### Task requirements
Can you copy out word for word the part of the records that opens with the line containing "обладатель восьми мировых рекордов, Вы в" and closes with the line containing "Полицейские пошли по", including both of those lines?

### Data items
:::
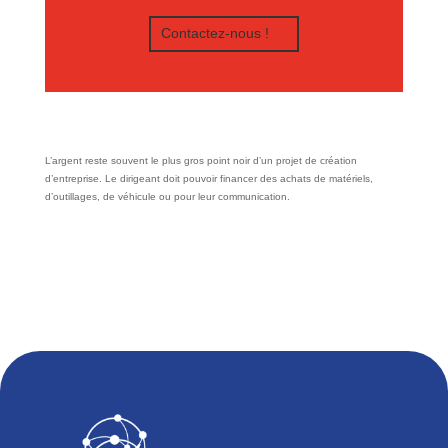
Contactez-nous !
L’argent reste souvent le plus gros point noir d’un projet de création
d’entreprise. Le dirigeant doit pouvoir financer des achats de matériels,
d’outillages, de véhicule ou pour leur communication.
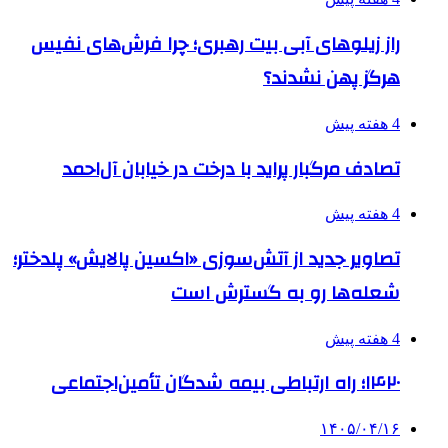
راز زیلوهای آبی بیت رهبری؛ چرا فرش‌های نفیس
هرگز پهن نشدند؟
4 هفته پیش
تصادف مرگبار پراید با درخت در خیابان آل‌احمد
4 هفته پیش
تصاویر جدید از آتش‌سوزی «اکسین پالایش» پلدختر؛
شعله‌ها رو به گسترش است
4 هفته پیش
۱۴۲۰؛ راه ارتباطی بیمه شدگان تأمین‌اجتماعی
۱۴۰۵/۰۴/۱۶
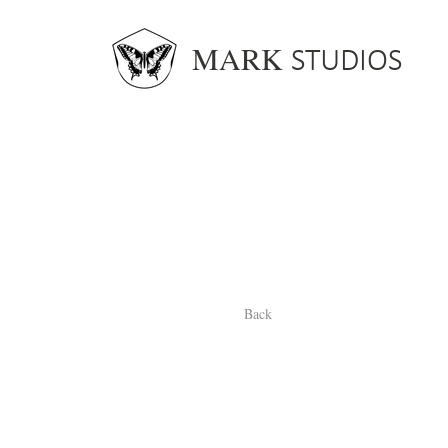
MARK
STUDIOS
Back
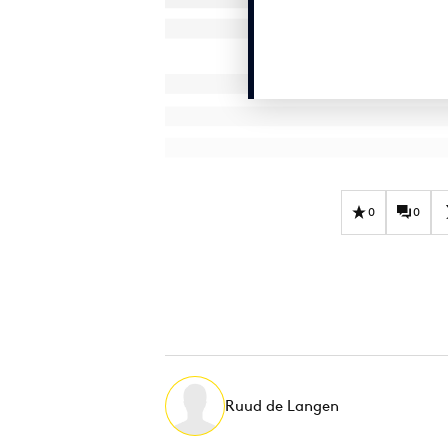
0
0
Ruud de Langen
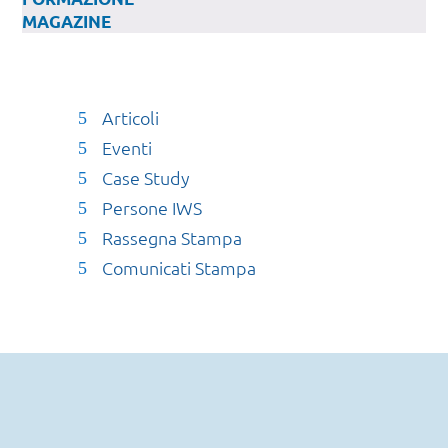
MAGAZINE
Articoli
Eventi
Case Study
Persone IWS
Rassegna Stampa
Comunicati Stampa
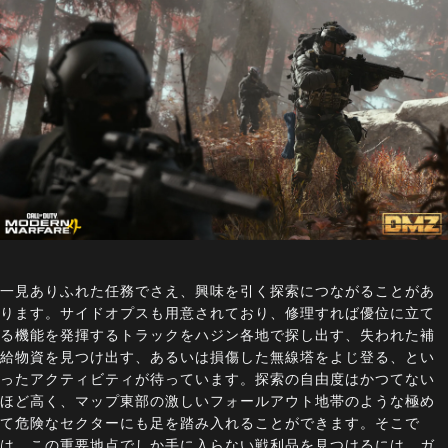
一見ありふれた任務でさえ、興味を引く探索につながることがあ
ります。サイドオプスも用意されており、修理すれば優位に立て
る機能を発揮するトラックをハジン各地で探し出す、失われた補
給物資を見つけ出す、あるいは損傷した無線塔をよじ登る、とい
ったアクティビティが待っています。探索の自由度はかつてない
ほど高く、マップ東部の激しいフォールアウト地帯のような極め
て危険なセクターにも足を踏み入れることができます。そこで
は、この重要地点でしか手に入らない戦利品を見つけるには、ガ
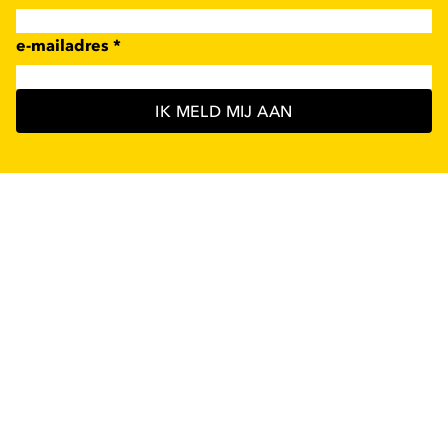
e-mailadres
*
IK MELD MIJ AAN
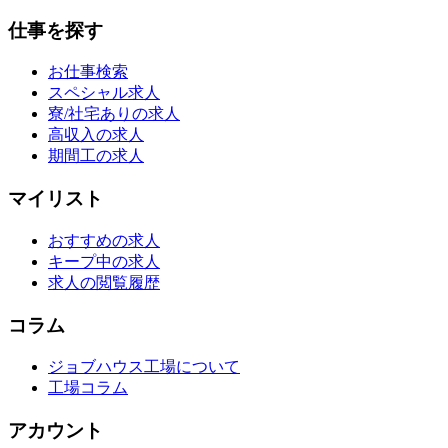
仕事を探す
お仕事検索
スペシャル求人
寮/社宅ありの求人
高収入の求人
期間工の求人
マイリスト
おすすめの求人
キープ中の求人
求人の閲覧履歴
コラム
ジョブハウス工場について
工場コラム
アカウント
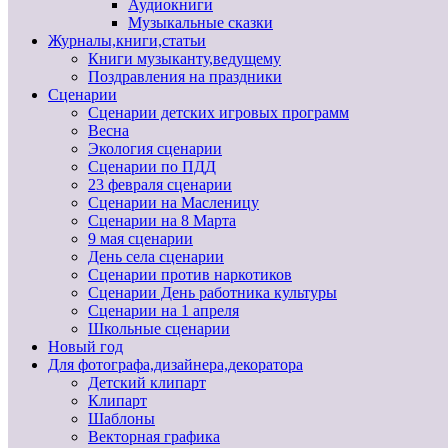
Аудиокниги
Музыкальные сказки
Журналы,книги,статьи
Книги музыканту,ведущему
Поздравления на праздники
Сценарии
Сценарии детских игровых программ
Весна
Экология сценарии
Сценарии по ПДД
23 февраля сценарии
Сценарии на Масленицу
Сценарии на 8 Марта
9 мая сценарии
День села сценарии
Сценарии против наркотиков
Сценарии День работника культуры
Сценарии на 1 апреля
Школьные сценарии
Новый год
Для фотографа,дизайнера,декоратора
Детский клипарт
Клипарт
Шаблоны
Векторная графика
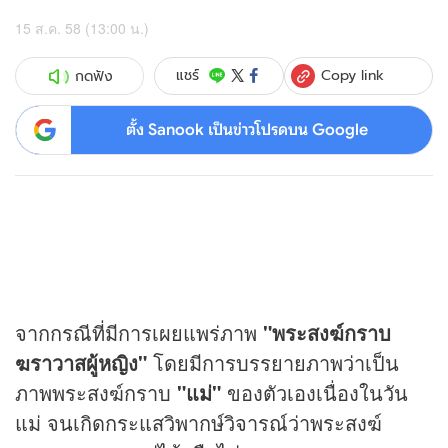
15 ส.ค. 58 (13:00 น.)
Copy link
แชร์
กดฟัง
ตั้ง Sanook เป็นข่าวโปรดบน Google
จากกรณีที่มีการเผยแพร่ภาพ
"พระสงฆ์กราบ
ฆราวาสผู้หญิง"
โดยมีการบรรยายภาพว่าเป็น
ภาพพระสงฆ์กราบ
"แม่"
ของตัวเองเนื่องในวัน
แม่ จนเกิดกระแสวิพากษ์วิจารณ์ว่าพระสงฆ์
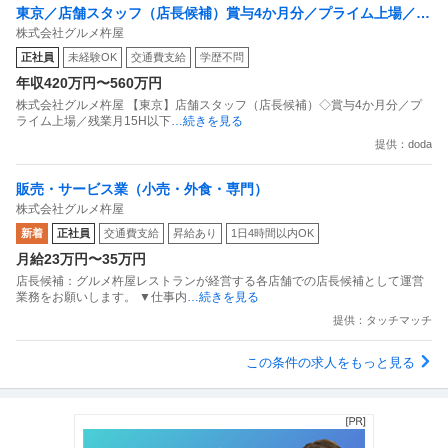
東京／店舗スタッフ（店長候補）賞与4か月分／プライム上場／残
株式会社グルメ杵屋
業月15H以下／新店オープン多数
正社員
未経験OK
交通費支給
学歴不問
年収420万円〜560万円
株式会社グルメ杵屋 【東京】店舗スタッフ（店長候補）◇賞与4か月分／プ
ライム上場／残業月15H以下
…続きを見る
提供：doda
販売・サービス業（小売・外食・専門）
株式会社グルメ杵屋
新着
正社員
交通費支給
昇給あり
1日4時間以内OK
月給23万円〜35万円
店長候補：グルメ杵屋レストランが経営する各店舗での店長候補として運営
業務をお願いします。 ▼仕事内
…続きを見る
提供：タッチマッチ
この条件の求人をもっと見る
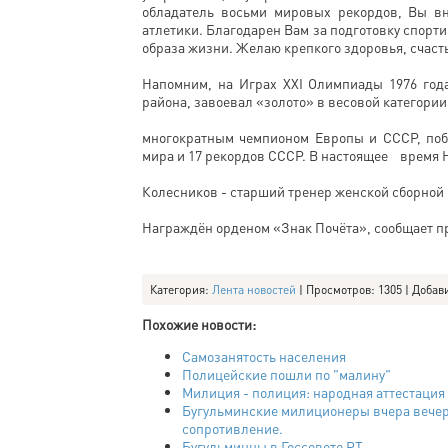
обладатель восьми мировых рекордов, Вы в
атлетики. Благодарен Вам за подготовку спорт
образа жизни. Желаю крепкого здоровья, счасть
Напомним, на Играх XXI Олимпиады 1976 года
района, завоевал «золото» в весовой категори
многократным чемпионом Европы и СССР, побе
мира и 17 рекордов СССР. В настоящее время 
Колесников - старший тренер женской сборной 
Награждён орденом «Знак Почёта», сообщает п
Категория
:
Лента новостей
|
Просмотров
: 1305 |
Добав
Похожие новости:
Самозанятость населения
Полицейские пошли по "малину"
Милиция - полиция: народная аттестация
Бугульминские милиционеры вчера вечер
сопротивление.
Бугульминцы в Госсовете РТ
:::
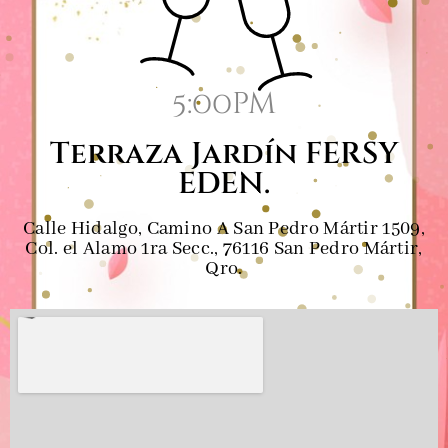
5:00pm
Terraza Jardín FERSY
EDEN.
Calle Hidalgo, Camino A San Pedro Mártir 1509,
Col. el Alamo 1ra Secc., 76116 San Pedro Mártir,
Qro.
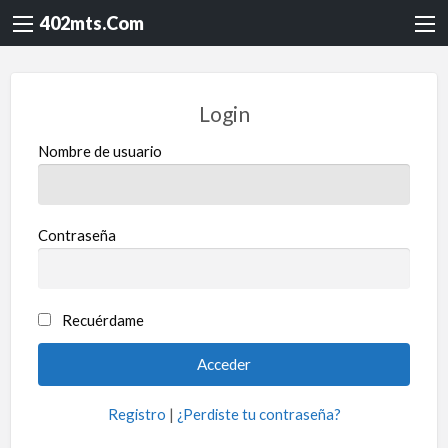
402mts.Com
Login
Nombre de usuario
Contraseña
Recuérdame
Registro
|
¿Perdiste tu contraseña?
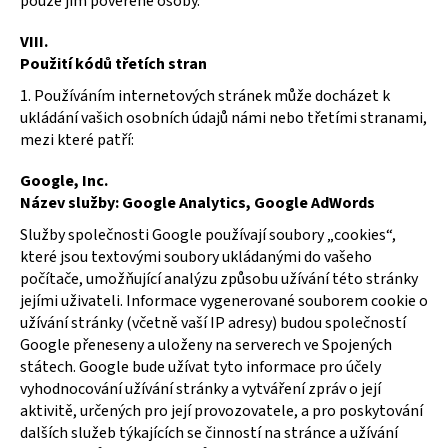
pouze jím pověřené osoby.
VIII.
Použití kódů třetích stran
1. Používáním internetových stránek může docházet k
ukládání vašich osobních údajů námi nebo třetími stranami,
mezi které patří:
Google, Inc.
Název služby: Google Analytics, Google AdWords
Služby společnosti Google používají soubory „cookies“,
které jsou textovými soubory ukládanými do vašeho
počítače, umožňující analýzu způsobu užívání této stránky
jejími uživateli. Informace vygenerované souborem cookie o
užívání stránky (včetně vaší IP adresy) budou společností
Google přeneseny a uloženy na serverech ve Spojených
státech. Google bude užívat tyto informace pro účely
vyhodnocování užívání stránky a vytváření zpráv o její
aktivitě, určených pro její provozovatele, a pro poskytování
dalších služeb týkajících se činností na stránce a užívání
:::
### Solution to this task
обладатель восьми мировых рекордов, Вы в
атлетики. Благодарен Вам за подготовку спорт
образа жизни. Желаю крепкого здоровья, счасть
Напомним, на Играх XXI Олимпиады 1976 года
района, завоевал «золото» в весовой категори
многократным чемпионом Европы и СССР, побе
мира и 17 рекордов СССР. В настоящее время 
Колесников - старший тренер женской сборной 
Награждён орденом «Знак Почёта», сообщает п
Категория
:
Лента новостей
|
Просмотров
: 1305 |
Добав
Похожие новости:
Самозанятость населения
Полицейские пошли по "малину"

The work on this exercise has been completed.